C'est l'hiver. Elle se trouve à Paris dans un appartement étranger. Dans la lumière avare de l'hiver de Paris. Le disque sur la platine tourne à vide, et il fait chaud entre les murs lilas de la trop petite pièce. Elle est seule à Paris ; elle paraît nue, vacante et inaccessible comme l'est une détenue attendant la levée d'écrou. Elle montre peu de visage – car elle est de ces femmes qui s'esquivent avant qu'on puisse les identifier – mais ce corps menu, mat et nerveux qui, n'étant nulle part à sa place, bouge en guise de compensation. A moins qu'un souvenir ne la mette en mouvement : celui de son désarroi puis de son émotion lorsque, descendant de l'autobus andin, elle s'entendit appeler en espagnol par un demi-inconnu qu'elle n'avait pas vu depuis deux ans. Le disque ? C'était un air de flûte ou une milonga … Il faut toute une vie pour apprendre la couleur d'un corps.
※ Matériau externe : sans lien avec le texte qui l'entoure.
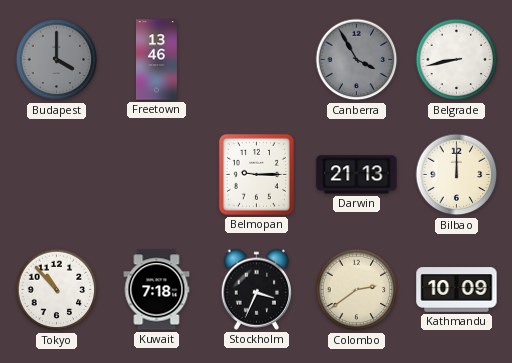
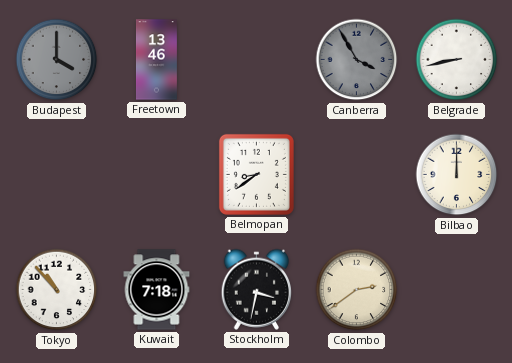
Belmopan: 9:15 -> 8:39
Darwin: 21:13 -> none
Stockholm: 3:34 -> 3:32
Kathmandu: 10:09 -> none
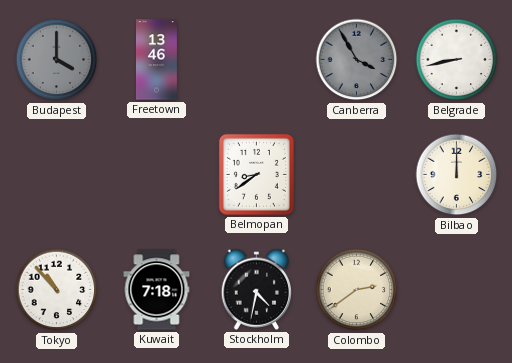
Stockholm: 3:32 -> 4:32
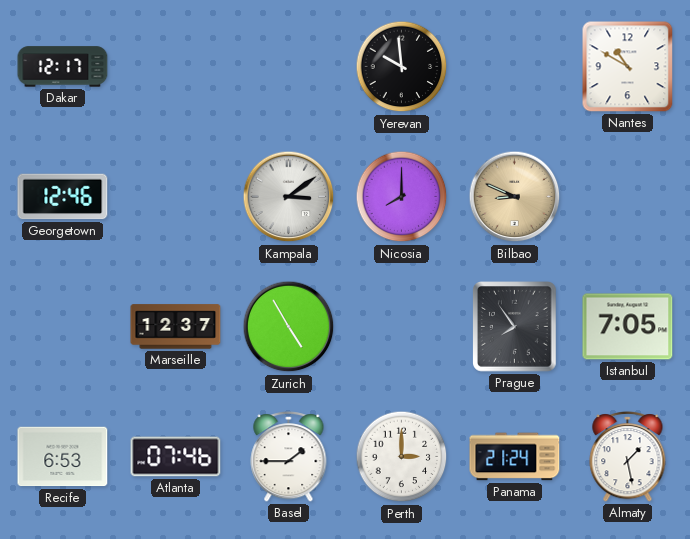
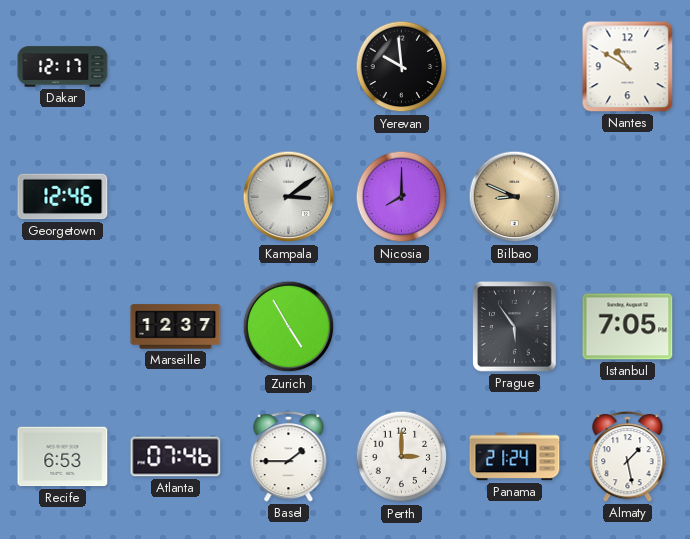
Prague: 7:54 -> 5:54
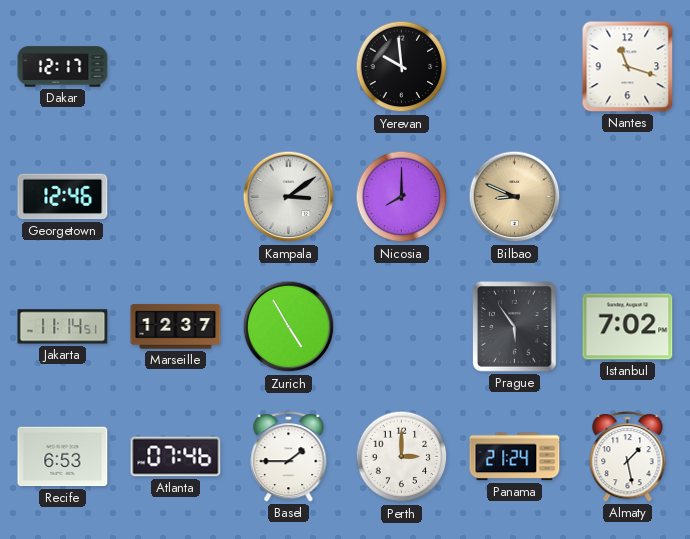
Nantes: 10:50 -> 11:18
Jakarta: none -> 11:14
Istanbul: 7:05 -> 7:02
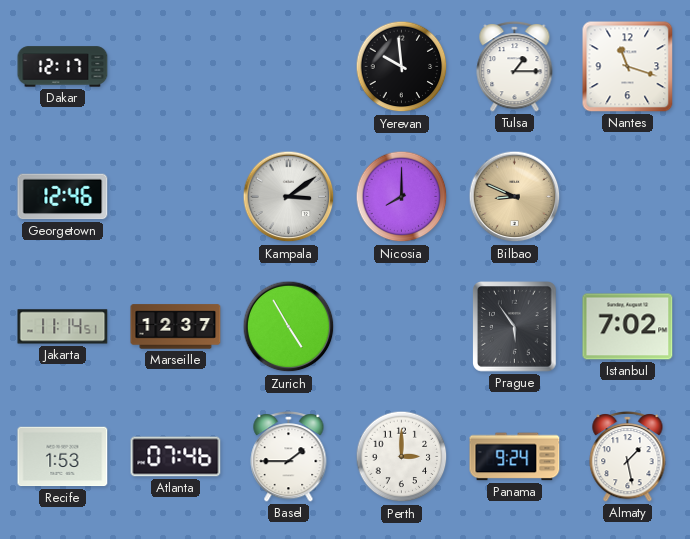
Tulsa: none -> 1:15
Recife: 6:53 -> 1:53
Panama: 21:24 -> 9:24
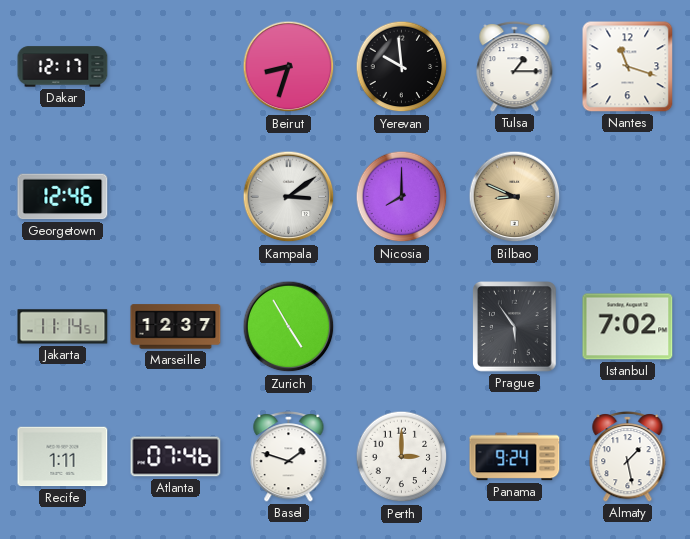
Beirut: none -> 8:33
Recife: 1:53 -> 1:11
Basel: 1:45 -> 1:48
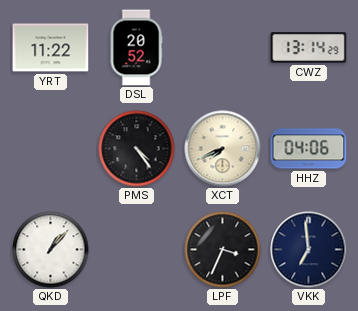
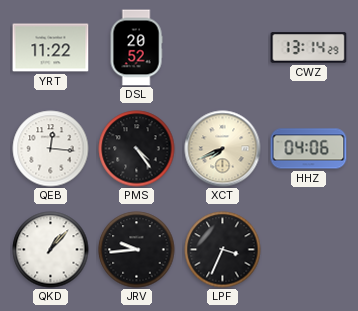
QEB: none -> 12:16
JRV: none -> 9:44
VKK: 6:59 -> none
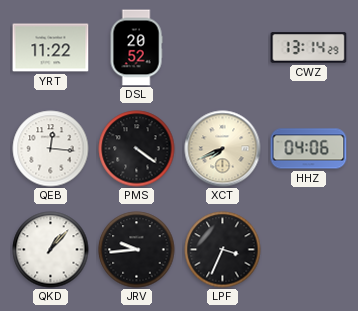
PMS: 4:24 -> 4:21
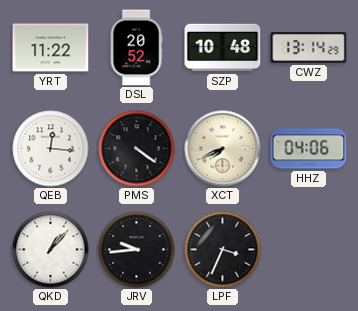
SZP: none -> 10:48
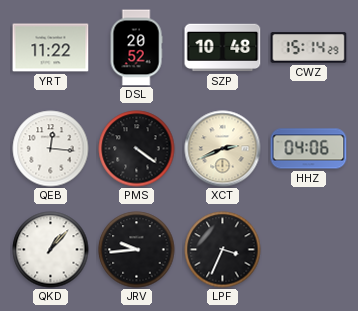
CWZ: 13:14 -> 15:14
XCT: 7:41 -> 2:41
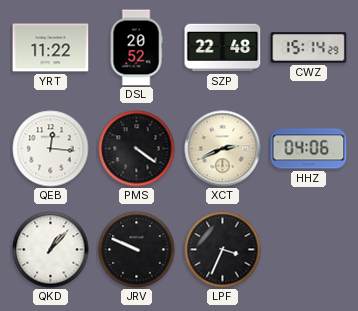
SZP: 10:48 -> 22:48
JRV: 9:44 -> 9:49
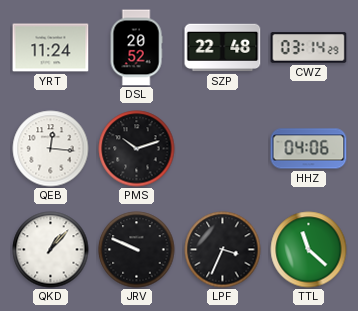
YRT: 11:22 -> 11:24
CWZ: 15:14 -> 03:14
PMS: 4:21 -> 10:12
XCT: 2:41 -> none
TTL: none -> 11:22
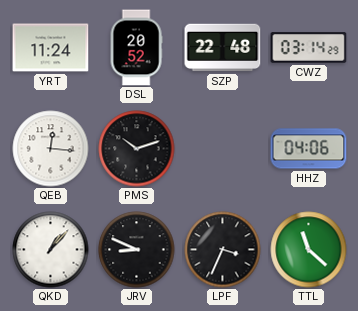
JRV: 9:49 -> 8:49
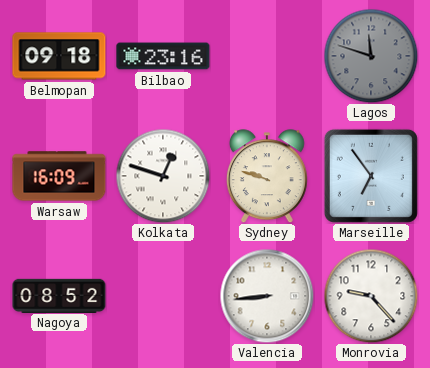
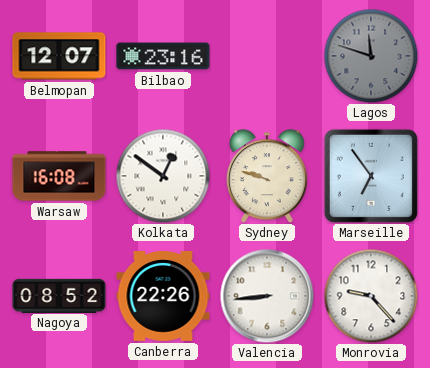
Belmopan: 09:18 -> 12:07
Warsaw: 16:09 -> 16:08
Kolkata: 12:48 -> 12:51
Canberra: none -> 22:26
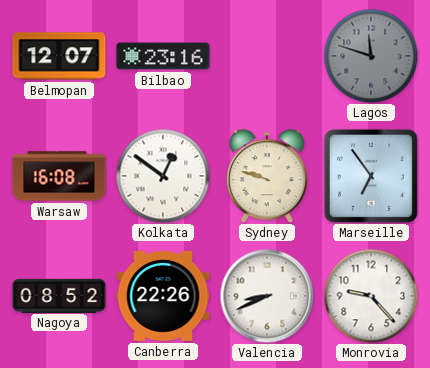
Valencia: 8:44 -> 8:41
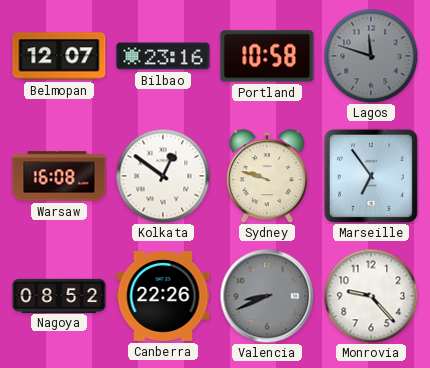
Portland: none -> 10:58
Valencia dial: white -> grey
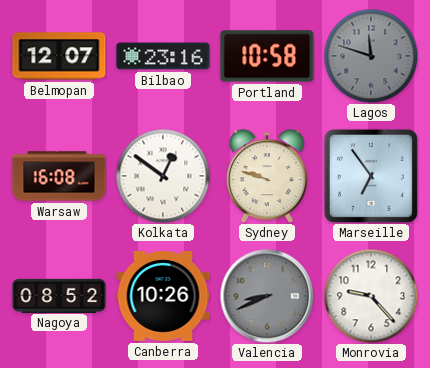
Canberra: 22:26 -> 10:26
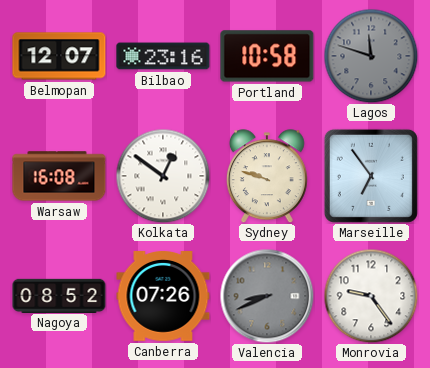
Canberra: 10:26 -> 07:26
Monrovia: 9:23 -> 9:24
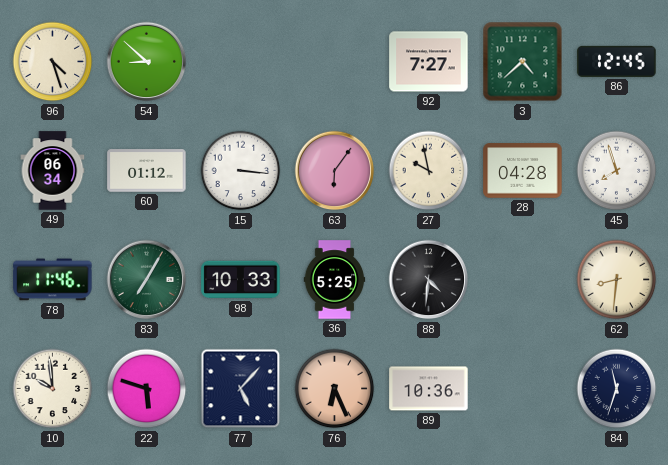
… Oui, elle se déplace comme une qui n'a d'autre but ce jour-là – et sans doute de façon permanente – que d'être la géomètre de son espace mental, d'en baliser les zones d'ombre et les chausse-trappes… (se méfier du lasso des miroirs et du poignard des persiennes)… Jamais elle n'aura suffisamment de cases à sa disposition pour plaquer sur ce monde l'ordre et la paix quadrillée des marelles de son enfance. En ce temps-là, un petit chasseur Ethiopien dans un cadre peint, veillait sur son sommeil, et elle ne connaissait pas l'effroi.
Aujourd'hui, elle a peur mais elle se tait. Elle va d'une pièce à l'autre, nue, vacante et têtue. Elle mange un carré de chocolat.
Dans l'autobus jaune qui monte à Chavin de Huantar le chauffeur dit : " la multiplication des formes est fille de la division de l'être ".